In a partially insured plan, credit unions pay for claims up to a certain cap amount. Anything above that cap amount is paid for by a health insurance company through a stop loss option for individual employees and employees as a group. Essentially, the credit union and the health insurance company are sharing the risks of the cost of the claims.
For example, if your credit union has a $50,000 stop loss provision per employee in your self-insurance plan and you received a $150,000 claim, the credit union is only responsible for paying $50,000, while the insurance company is responsible for paying the $100,000 balance. An aggregate stop loss provision also works the same way, so if you have five employees who each make a claim for $100,000, the credit union is responsible for paying $250,000 and the insurance company is responsible for paying $250,000.
In any five-year window of time, on average, a credit union is going to have two years in which it will have higher than expected health insurance claims. However, in three out of those five years, a credit union will have expected or lower than expected health care claims.
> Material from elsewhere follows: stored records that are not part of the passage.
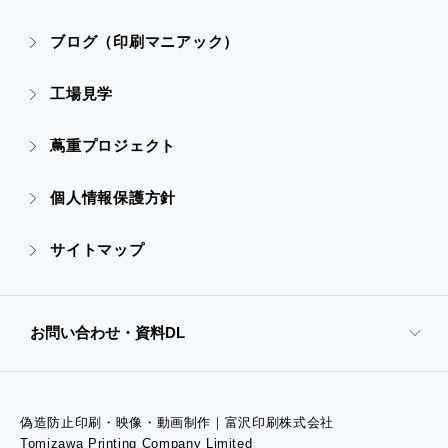
- 設備一覧・沿革
- 映像・動画制作
ブログ（印刷マニアック）
- オンデマンド印刷
- アクセス
- ぎぞらーず
工場見学
- 高精細印刷
- CSR活動
蔦重プロジェクト
- デザイン
個人情報保護方針
- 販促グッズ
サイトマップ
- オンデマンド印刷
お問い合わせ・資料DL
- 高精細印刷
偽造防止印刷・映像・動画制作｜富沢印刷株式会社
- お問い合わせTOP
Tomizawa Printing Company Limited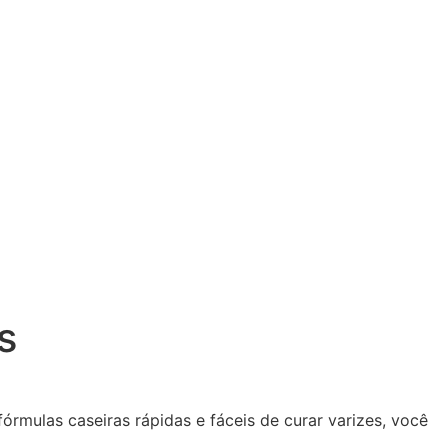
s
rmulas caseiras rápidas e fáceis de curar varizes, você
“We've seen this [pattern] forever, that's just the way it happens,” Harris said. “So what you're doing in a partially insured plan is you are leveling out those increases when you have bad years [with the good years]. And you're not going to have to pay more in premiums because it's highly unlikely that you are going to get three bad years [of higher than expected claims] in a row.”
Because of this pattern, Harris said, credit unions that manage partially self-insured plans are historically going to pay less over time than fully insured plans.
Harry Nelson, founder and managing partner of Nelson Haridman, a healthcare law firm in Los Angeles, said there has been significant growth of partially self-insurance health care plans and an enormous expansion of different types of options for employers to self-insure.
Nelson, who recently co-authored a book, “From Obamacare to Trumpcare: Why You Should Care,” said the economics for a self-insurance option begin to make sense for businesses with at least 150 employees, but some states have laws that restrict or forbid small companies from self-insuring.
According to a 2014 employer health benefits survey by the Kaiser Family Foundation, the percentage of covered workers in a partially or completely self-insurance plan among all companies has grown from 44% in 1999 to 61% in 2014.
However, among employees who work for small firms with fewer than 200 employees, the percentage of covered workers in a partially or completely self-insurance plan has increased only from 13% in 1999 to 15% in 2014. And the percentage of covered workers in a partially or completely self-insurance plan among companies that employ 200 to 999 workers has increased from 51% in 1999 to 55% in 2014, according to the survey.
Nelson also noted congressional Republicans are working on new legislation that would create more self-insurance options for small businesses. He also noted self-insurance plans are regulated by federal laws, which allows companies to bypass burdensome state regulations and the costs that come with them.